RECORDS FOR PROCESSING>
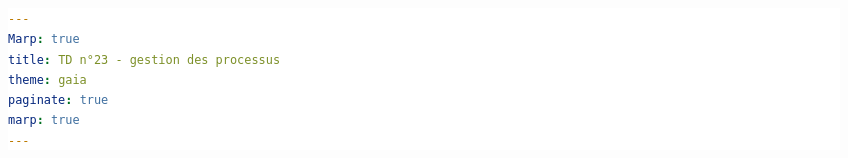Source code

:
 ```yaml
---
Marp: true
title: TD n°23 - gestion des processus 
theme: gaia
paginate: true
marp: true
---
```


<style>
    :root {
    --color-background: #91A3B0 !important;
	--color-foreground: white !important;
    --color-background-paginate : rgba(128,128,128,0.05);
    --color-highlight-hover :  #aaf111 ;
    font-size: 1.75rem;
    border:10px;
    padding: 40px;
    }
h1 {
  /* background-color: rgb(161, 161, 172);
  color:white;*/
  font-family: @@font_name@@;
  font-size: 3rem;
  text-align:center;
}
h2 {
  background-color: rgb(70, 70, 77);
  color:white;
  font-family: @@font_name@@;
  font-size: 2.25rem;
}
h3 {
    color: brown;
    font-size: 1.75rem;
}


blockquote {
  background: #C3B091;
  border-left: 15px solid black;
  margin: 1.5em 10px;
  color: black;
  padding: 0.5em 10px;
}

img[alt~="center"] {
  display: block;
  margin: 0 auto;
}
</style>
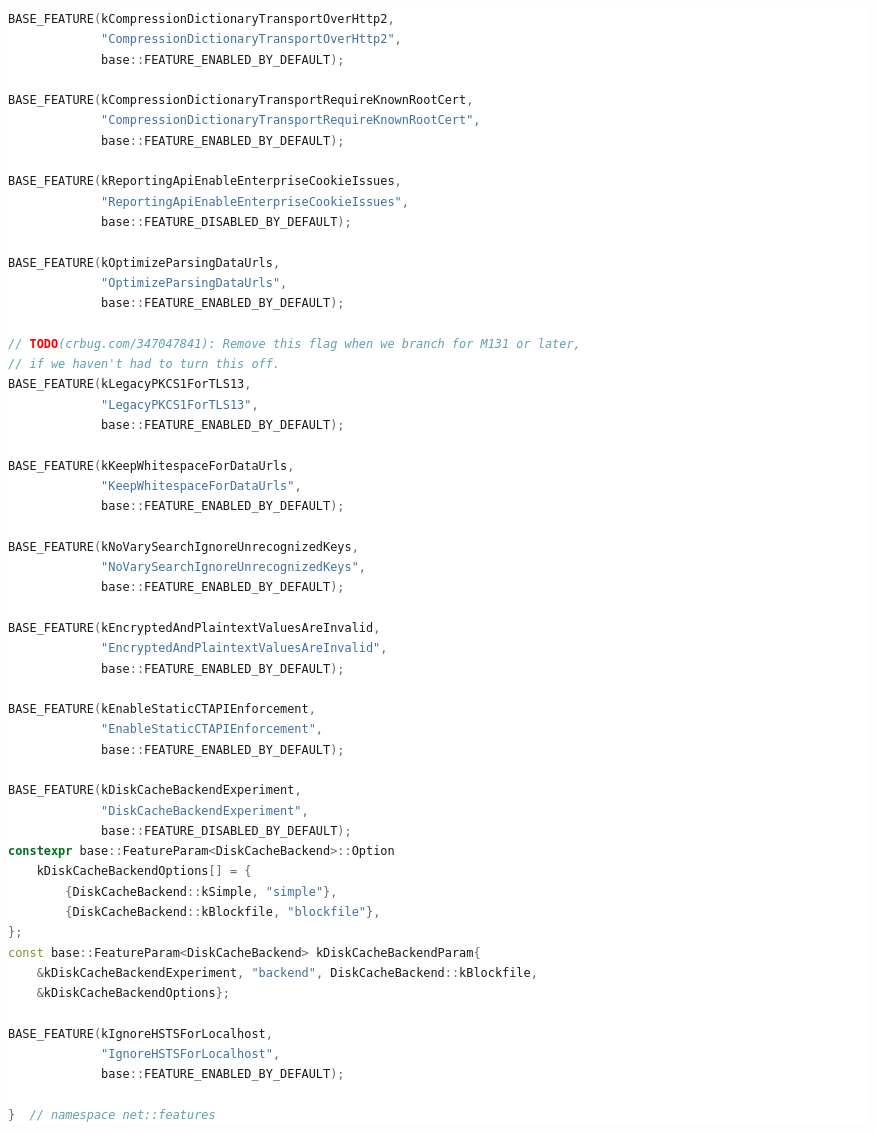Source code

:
 ```cpp
BASE_FEATURE(kCompressionDictionaryTransportOverHttp2,
             "CompressionDictionaryTransportOverHttp2",
             base::FEATURE_ENABLED_BY_DEFAULT);

BASE_FEATURE(kCompressionDictionaryTransportRequireKnownRootCert,
             "CompressionDictionaryTransportRequireKnownRootCert",
             base::FEATURE_ENABLED_BY_DEFAULT);

BASE_FEATURE(kReportingApiEnableEnterpriseCookieIssues,
             "ReportingApiEnableEnterpriseCookieIssues",
             base::FEATURE_DISABLED_BY_DEFAULT);

BASE_FEATURE(kOptimizeParsingDataUrls,
             "OptimizeParsingDataUrls",
             base::FEATURE_ENABLED_BY_DEFAULT);

// TODO(crbug.com/347047841): Remove this flag when we branch for M131 or later,
// if we haven't had to turn this off.
BASE_FEATURE(kLegacyPKCS1ForTLS13,
             "LegacyPKCS1ForTLS13",
             base::FEATURE_ENABLED_BY_DEFAULT);

BASE_FEATURE(kKeepWhitespaceForDataUrls,
             "KeepWhitespaceForDataUrls",
             base::FEATURE_ENABLED_BY_DEFAULT);

BASE_FEATURE(kNoVarySearchIgnoreUnrecognizedKeys,
             "NoVarySearchIgnoreUnrecognizedKeys",
             base::FEATURE_ENABLED_BY_DEFAULT);

BASE_FEATURE(kEncryptedAndPlaintextValuesAreInvalid,
             "EncryptedAndPlaintextValuesAreInvalid",
             base::FEATURE_ENABLED_BY_DEFAULT);

BASE_FEATURE(kEnableStaticCTAPIEnforcement,
             "EnableStaticCTAPIEnforcement",
             base::FEATURE_ENABLED_BY_DEFAULT);

BASE_FEATURE(kDiskCacheBackendExperiment,
             "DiskCacheBackendExperiment",
             base::FEATURE_DISABLED_BY_DEFAULT);
constexpr base::FeatureParam<DiskCacheBackend>::Option
    kDiskCacheBackendOptions[] = {
        {DiskCacheBackend::kSimple, "simple"},
        {DiskCacheBackend::kBlockfile, "blockfile"},
};
const base::FeatureParam<DiskCacheBackend> kDiskCacheBackendParam{
    &kDiskCacheBackendExperiment, "backend", DiskCacheBackend::kBlockfile,
    &kDiskCacheBackendOptions};

BASE_FEATURE(kIgnoreHSTSForLocalhost,
             "IgnoreHSTSForLocalhost",
             base::FEATURE_ENABLED_BY_DEFAULT);

}  // namespace net::features
```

WHAT THE TASK REQUIRES> Except for the pictures, print the data above exactly.

OUTPUT FOR THIS EXERCISE>
Source code

:
 ```yaml
---
Marp: true
title: TD n°23 - gestion des processus 
theme: gaia
paginate: true
marp: true
---
```


<style>
    :root {
    --color-background: #91A3B0 !important;
	--color-foreground: white !important;
    --color-background-paginate : rgba(128,128,128,0.05);
    --color-highlight-hover :  #aaf111 ;
    font-size: 1.75rem;
    border:10px;
    padding: 40px;
    }
h1 {
  /* background-color: rgb(161, 161, 172);
  color:white;*/
  font-family: @@font_name@@;
  font-size: 3rem;
  text-align:center;
}
h2 {
  background-color: rgb(70, 70, 77);
  color:white;
  font-family: @@font_name@@;
  font-size: 2.25rem;
}
h3 {
    color: brown;
    font-size: 1.75rem;
}


blockquote {
  background: #C3B091;
  border-left: 15px solid black;
  margin: 1.5em 10px;
  color: black;
  padding: 0.5em 10px;
}

img[alt~="center"] {
  display: block;
  margin: 0 auto;
}
</style>
Source code

:
 ```cpp
BASE_FEATURE(kCompressionDictionaryTransportOverHttp2,
             "CompressionDictionaryTransportOverHttp2",
             base::FEATURE_ENABLED_BY_DEFAULT);

BASE_FEATURE(kCompressionDictionaryTransportRequireKnownRootCert,
             "CompressionDictionaryTransportRequireKnownRootCert",
             base::FEATURE_ENABLED_BY_DEFAULT);

BASE_FEATURE(kReportingApiEnableEnterpriseCookieIssues,
             "ReportingApiEnableEnterpriseCookieIssues",
             base::FEATURE_DISABLED_BY_DEFAULT);

BASE_FEATURE(kOptimizeParsingDataUrls,
             "OptimizeParsingDataUrls",
             base::FEATURE_ENABLED_BY_DEFAULT);

// TODO(crbug.com/347047841): Remove this flag when we branch for M131 or later,
// if we haven't had to turn this off.
BASE_FEATURE(kLegacyPKCS1ForTLS13,
             "LegacyPKCS1ForTLS13",
             base::FEATURE_ENABLED_BY_DEFAULT);

BASE_FEATURE(kKeepWhitespaceForDataUrls,
             "KeepWhitespaceForDataUrls",
             base::FEATURE_ENABLED_BY_DEFAULT);

BASE_FEATURE(kNoVarySearchIgnoreUnrecognizedKeys,
             "NoVarySearchIgnoreUnrecognizedKeys",
             base::FEATURE_ENABLED_BY_DEFAULT);

BASE_FEATURE(kEncryptedAndPlaintextValuesAreInvalid,
             "EncryptedAndPlaintextValuesAreInvalid",
             base::FEATURE_ENABLED_BY_DEFAULT);

BASE_FEATURE(kEnableStaticCTAPIEnforcement,
             "EnableStaticCTAPIEnforcement",
             base::FEATURE_ENABLED_BY_DEFAULT);

BASE_FEATURE(kDiskCacheBackendExperiment,
             "DiskCacheBackendExperiment",
             base::FEATURE_DISABLED_BY_DEFAULT);
constexpr base::FeatureParam<DiskCacheBackend>::Option
    kDiskCacheBackendOptions[] = {
        {DiskCacheBackend::kSimple, "simple"},
        {DiskCacheBackend::kBlockfile, "blockfile"},
};
const base::FeatureParam<DiskCacheBackend> kDiskCacheBackendParam{
    &kDiskCacheBackendExperiment, "backend", DiskCacheBackend::kBlockfile,
    &kDiskCacheBackendOptions};

BASE_FEATURE(kIgnoreHSTSForLocalhost,
             "IgnoreHSTSForLocalhost",
             base::FEATURE_ENABLED_BY_DEFAULT);

}  // namespace net::features
```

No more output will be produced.